Vandaag verlieten we Kioto om een bezoek te brengen aan Nara. Met de trein vertrokken we vanuit het Centraal Station, de plek die we op ons duimpje begonnen te kennen, voor een rit naar de beroemde Todai-ji-tempel. Todai-ji, te vertalen als “Oostelijke Grote Tempel” is een Boeddhistisch tempelcomplex, waarvan de bouw begon in de 8e eeuw na Christus. Het complex bevat het grootste houten gebouw ter wereld: de hal van de Grote Boeddha (Daibutsuden). Dit gebouw bevat op zijn beurt het grootste bronzen Boeddhabeeld van Japan en het grootste ter wereld van de Boeddha Vairocana. Het tempelcomplex is tevens het Japanse hoofdkwartier van de Kegonschool voor Boeddhisme. De tempel behoort samen met zeven andere gebouwen tot de historische monumenten van oud-Nara, die op de werelderfgoedlijst van UNESCO staan.
Het eerste wat opviel toen we het station verlieten waren de honderden herten die vrij en vrank in de stad rondlopen, bedelend voor eten. Het gemeentebestuur laat ze gedijen want ze zijn een van de vele toeristische trekpleisters. De houten tempel is immens en de gigantische beelden zijn niet minder impressionant.

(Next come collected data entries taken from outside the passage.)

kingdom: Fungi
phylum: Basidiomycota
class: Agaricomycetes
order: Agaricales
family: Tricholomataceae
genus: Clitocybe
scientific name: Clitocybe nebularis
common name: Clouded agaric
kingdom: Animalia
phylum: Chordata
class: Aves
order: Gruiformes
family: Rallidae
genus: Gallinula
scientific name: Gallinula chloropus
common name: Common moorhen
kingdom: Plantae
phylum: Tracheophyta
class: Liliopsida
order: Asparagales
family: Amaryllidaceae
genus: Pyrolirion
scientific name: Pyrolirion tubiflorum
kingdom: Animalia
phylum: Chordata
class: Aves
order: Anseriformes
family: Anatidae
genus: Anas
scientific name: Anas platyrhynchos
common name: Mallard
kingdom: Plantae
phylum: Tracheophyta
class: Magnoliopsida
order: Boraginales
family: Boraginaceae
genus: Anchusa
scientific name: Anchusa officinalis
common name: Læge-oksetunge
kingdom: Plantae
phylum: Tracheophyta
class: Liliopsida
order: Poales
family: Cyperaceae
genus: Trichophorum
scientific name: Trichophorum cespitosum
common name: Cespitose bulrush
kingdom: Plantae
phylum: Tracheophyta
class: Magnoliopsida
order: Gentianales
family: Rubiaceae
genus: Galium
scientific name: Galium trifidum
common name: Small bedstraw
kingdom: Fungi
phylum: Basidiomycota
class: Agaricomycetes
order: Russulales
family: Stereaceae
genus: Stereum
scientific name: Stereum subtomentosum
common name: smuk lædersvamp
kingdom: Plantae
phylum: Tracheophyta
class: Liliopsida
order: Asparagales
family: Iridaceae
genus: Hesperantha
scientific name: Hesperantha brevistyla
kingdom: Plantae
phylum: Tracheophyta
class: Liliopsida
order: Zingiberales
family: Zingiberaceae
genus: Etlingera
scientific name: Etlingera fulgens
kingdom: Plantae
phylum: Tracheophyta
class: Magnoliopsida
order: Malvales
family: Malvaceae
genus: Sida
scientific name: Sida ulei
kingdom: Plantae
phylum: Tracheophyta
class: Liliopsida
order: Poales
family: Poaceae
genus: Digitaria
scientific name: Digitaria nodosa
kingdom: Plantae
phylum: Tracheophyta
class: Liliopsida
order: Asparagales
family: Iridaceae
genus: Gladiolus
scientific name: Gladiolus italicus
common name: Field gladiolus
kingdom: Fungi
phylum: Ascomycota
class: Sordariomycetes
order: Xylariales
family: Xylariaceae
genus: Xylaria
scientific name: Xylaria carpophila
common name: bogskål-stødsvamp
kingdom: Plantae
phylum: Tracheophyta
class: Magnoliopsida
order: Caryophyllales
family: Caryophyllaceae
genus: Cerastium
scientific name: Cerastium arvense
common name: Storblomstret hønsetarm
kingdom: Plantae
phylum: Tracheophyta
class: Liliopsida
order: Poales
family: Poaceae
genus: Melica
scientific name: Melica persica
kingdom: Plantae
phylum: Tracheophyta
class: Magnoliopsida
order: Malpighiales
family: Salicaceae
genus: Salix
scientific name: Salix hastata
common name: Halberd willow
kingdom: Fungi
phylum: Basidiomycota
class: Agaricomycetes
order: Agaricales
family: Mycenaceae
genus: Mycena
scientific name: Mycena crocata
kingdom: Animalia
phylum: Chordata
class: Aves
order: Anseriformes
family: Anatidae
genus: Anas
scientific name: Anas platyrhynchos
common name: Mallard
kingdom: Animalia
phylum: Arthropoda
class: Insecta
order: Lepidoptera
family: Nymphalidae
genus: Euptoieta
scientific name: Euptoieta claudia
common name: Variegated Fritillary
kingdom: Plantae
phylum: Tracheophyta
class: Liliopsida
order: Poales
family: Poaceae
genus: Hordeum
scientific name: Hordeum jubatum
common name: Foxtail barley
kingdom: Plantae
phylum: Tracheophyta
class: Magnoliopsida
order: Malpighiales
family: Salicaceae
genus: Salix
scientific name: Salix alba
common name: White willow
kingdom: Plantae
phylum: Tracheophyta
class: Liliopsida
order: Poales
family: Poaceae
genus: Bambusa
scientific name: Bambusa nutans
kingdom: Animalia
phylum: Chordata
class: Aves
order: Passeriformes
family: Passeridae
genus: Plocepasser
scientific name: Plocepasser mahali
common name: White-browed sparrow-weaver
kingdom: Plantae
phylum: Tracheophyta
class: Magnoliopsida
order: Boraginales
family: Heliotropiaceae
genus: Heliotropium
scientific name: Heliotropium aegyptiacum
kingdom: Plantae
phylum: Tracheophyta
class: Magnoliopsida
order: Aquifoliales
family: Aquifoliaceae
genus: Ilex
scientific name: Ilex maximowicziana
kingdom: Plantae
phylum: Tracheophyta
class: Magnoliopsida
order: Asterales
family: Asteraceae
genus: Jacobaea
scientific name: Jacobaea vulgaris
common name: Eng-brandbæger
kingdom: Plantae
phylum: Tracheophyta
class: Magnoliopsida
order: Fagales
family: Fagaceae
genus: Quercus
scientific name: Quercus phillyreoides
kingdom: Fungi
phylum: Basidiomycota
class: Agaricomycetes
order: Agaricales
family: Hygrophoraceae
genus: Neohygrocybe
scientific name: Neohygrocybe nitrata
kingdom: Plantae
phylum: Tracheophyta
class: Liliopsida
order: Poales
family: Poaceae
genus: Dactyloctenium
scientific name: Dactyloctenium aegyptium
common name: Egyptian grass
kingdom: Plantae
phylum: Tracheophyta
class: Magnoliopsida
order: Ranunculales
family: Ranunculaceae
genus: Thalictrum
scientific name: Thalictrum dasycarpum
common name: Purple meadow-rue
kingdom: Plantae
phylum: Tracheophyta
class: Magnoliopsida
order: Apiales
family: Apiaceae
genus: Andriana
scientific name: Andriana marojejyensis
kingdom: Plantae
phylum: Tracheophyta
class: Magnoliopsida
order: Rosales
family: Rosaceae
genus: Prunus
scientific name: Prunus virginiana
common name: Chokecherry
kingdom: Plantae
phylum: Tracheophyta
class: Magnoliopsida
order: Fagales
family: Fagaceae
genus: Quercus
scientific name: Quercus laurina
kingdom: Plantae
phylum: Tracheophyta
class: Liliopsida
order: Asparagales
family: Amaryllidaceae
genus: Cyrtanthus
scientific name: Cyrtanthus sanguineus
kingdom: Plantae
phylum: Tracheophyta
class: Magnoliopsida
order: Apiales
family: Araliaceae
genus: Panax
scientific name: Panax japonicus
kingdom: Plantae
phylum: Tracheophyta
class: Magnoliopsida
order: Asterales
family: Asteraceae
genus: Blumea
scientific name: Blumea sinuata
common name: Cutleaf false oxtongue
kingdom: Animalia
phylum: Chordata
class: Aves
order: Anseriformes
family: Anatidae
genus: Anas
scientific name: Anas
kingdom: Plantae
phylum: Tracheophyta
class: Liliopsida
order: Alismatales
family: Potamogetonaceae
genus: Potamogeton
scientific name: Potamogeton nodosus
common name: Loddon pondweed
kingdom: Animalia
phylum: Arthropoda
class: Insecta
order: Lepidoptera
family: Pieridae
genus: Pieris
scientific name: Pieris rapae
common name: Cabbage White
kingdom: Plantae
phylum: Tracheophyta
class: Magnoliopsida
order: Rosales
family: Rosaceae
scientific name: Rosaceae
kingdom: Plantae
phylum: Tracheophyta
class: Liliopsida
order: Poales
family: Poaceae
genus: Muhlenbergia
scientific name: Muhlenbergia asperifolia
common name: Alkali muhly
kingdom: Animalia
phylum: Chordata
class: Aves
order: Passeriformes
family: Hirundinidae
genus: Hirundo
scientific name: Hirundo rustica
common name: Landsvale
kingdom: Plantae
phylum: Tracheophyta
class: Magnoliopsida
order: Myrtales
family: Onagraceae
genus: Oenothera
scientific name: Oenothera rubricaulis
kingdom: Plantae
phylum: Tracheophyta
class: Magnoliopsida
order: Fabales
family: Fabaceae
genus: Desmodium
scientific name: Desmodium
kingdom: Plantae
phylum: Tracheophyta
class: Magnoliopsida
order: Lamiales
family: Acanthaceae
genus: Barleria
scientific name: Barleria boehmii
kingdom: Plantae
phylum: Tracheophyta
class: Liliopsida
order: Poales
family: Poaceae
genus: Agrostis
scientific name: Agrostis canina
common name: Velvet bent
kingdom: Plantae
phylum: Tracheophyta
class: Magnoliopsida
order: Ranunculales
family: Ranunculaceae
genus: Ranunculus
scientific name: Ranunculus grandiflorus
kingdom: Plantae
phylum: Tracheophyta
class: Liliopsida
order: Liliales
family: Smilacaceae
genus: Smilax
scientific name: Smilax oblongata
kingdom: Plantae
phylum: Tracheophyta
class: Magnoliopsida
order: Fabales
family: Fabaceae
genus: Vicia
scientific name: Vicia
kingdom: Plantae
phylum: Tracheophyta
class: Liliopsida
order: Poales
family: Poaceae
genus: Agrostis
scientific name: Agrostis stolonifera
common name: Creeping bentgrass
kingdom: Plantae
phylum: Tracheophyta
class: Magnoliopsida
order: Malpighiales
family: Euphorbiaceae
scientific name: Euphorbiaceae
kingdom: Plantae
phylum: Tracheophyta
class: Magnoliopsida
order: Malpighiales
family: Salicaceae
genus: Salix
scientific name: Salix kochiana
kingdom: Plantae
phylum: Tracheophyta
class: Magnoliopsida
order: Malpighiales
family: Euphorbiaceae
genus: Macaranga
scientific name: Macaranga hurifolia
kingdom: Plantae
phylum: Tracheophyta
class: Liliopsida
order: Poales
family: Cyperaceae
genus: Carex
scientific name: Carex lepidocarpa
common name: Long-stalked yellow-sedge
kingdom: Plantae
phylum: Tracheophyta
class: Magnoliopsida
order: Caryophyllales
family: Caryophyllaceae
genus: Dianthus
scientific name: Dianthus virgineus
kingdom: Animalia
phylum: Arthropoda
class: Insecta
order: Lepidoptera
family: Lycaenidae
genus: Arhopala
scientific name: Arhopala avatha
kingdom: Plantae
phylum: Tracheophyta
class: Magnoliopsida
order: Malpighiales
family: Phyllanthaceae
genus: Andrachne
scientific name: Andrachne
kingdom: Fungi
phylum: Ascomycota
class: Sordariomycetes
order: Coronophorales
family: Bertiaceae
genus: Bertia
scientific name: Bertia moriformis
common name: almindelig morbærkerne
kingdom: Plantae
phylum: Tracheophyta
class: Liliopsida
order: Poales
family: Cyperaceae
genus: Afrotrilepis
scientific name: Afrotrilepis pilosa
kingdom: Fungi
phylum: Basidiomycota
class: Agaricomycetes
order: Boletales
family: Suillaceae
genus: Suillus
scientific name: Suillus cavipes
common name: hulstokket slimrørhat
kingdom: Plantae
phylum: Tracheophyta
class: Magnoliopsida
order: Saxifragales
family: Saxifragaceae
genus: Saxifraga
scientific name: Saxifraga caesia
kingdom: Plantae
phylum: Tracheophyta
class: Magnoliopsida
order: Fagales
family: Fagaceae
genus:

Nara is bij uitstek geschikt als daguitstap vanuit Kioto.
Vooraleer we opnieuw de trein moesten nemen hadden we nog tijd om wat rond te slenteren in het 660 hectare grote Nara Park, gevuld met ontelbare herten, tempels, schrijnen en dagjestoeristen.
Enkele treinstops voor het Centraal Station brachten we nog een bezoek aan het Gekkeikan Okura Sake Museum, gelegen in de voormalige brouwerij van de Gekkeikan Sake Company. De brouwerij werd opgericht in 1638 en is een van de grootste in Japan. Het museum toont hoe sake wordt gebrouwen en we hadden de kans om een aantal sake’s te proeven.
Onze laatste avond spendeerden we naar goede gewoonte in het Food Court van het Centraal Station waar we afscheid namen van Kioto met okonomiyaki. Een half uur wachten om een plaatsje te krijgen in het restaurant deerde ons niet en na onze eerste okonomiyaki in Hiroshima was dit opnieuw een voltreffer.